The Consumers' price index for the September quarter is expected to confirm that the inflation genie remains well outside the bottle, but lower fuel prices will go a long way to help subdue it, economists say.
Changes to the way the CPI is put together mean fuel costs will have a bigger weighting on the index, accentuating the impact of the recent sharp drop in the price of oil. The full impact of those two factors should be felt in the December quarter.
Annual inflation has been outside the Reserve Bank's 1 to 3 per cent target range for the past four quarters.
Westpac Institutional Bank economists expect the October 25 release to show a 0.9 per cent gain in the CPI over the September quarter, a rise of 3.7 per cent for the year to September. But the bank expects no change in the index over the December quarter, which would bring the annual number to 3 per cent.
Fuel prices have risen sharply over the past three years, making for persistent inflationary pressure.

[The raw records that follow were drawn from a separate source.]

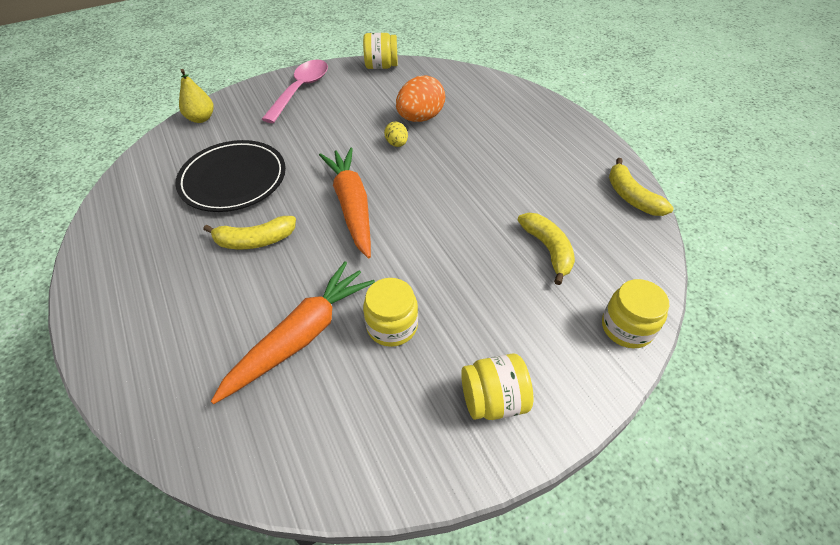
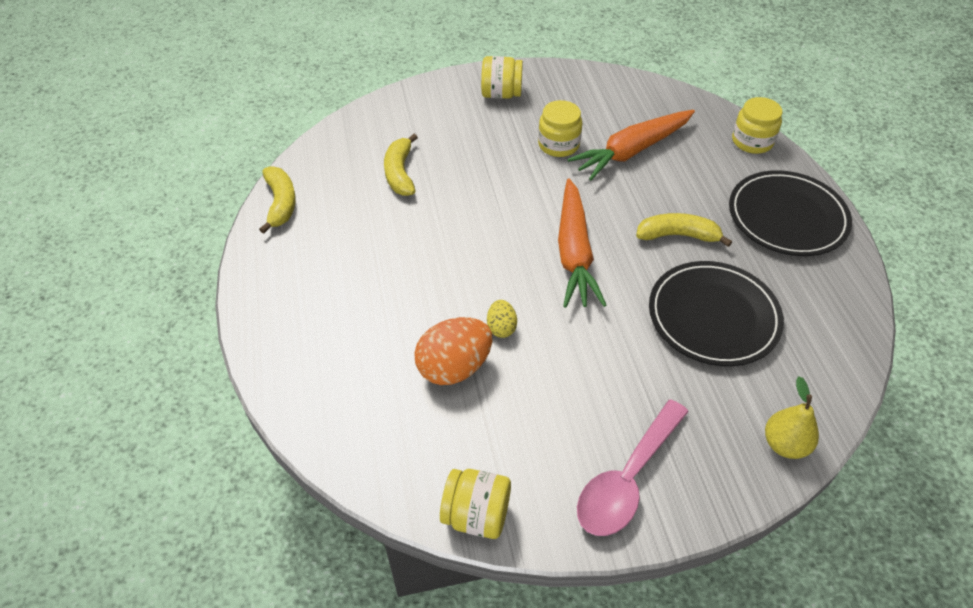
camera: 165 degrees left, 0 degrees up
yellow jar [602,279,669,348] -> yellow jar moved to [732,97,782,154]
none -> black plate [729,170,852,256]

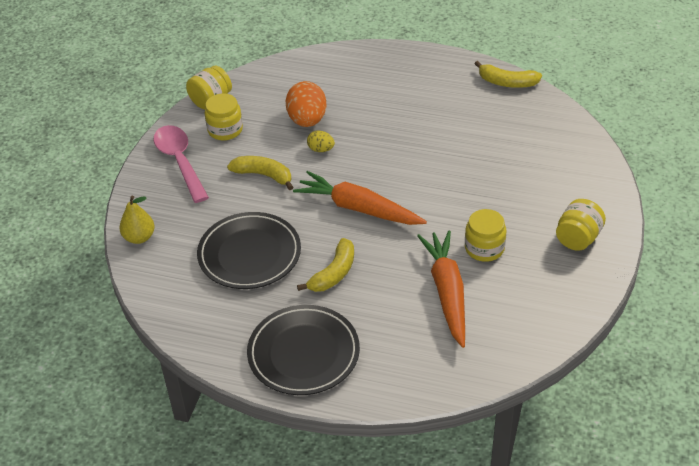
camera: 120 degrees right, 5 degrees down
yellow banana [384,134,418,196] -> yellow banana moved to [227,156,293,190]
yellow jar [732,97,782,154] -> yellow jar moved to [205,93,243,140]

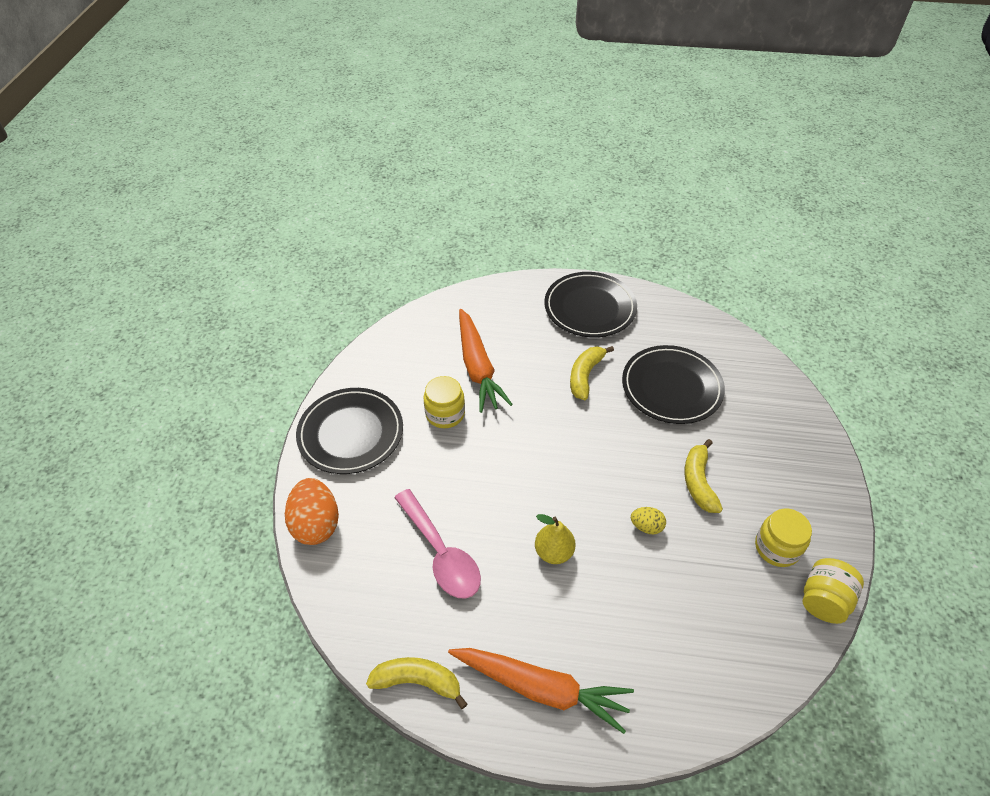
camera: 170 degrees right, 5 degrees up
yellow pear [119,195,155,244] -> yellow pear moved to [535,514,576,564]
pink spoon [153,125,209,203] -> pink spoon moved to [394,489,481,598]
yellow banana [227,156,293,190] -> yellow banana turned 75 degrees clockwise [684,439,723,513]
orange egg [286,81,326,127] -> orange egg moved to [285,478,339,545]
orange carrot [293,171,427,225] -> orange carrot moved to [448,648,634,734]
yellow jar [556,199,606,251] -> black plate [296,388,403,474]

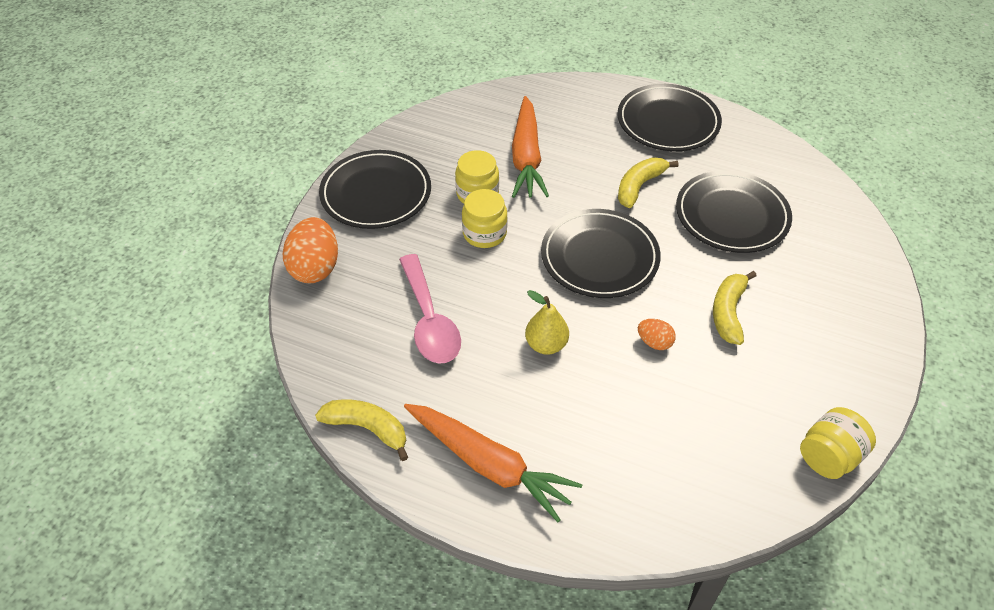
camera: 15 degrees right, 0 degrees up
yellow egg [631,507,666,534] -> orange egg [638,319,676,350]
yellow jar [755,508,812,567] -> yellow jar moved to [462,189,508,248]
none -> black plate [541,209,661,298]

At the same time, the Reserve Bank's ability to control inflation through interest rates has been compromised because of the popularity of fixed rate mortgages. That too will soon change, Westpac economist Doug Steel said. "More than 80 per cent of mortgages are fixed so it takes a while for those to roll off and we know that there is a big bulge of them rolling off in the next couple of months."
Goldman Sachs JB Were economist Shamubeel Eaqub expects a 0.7 per cent gain in the CPI over the September quarter, or 3.5 per cent over the year.
"If petrol prices stay where they are... then you are looking at a substantial decline in the December quarter," he said.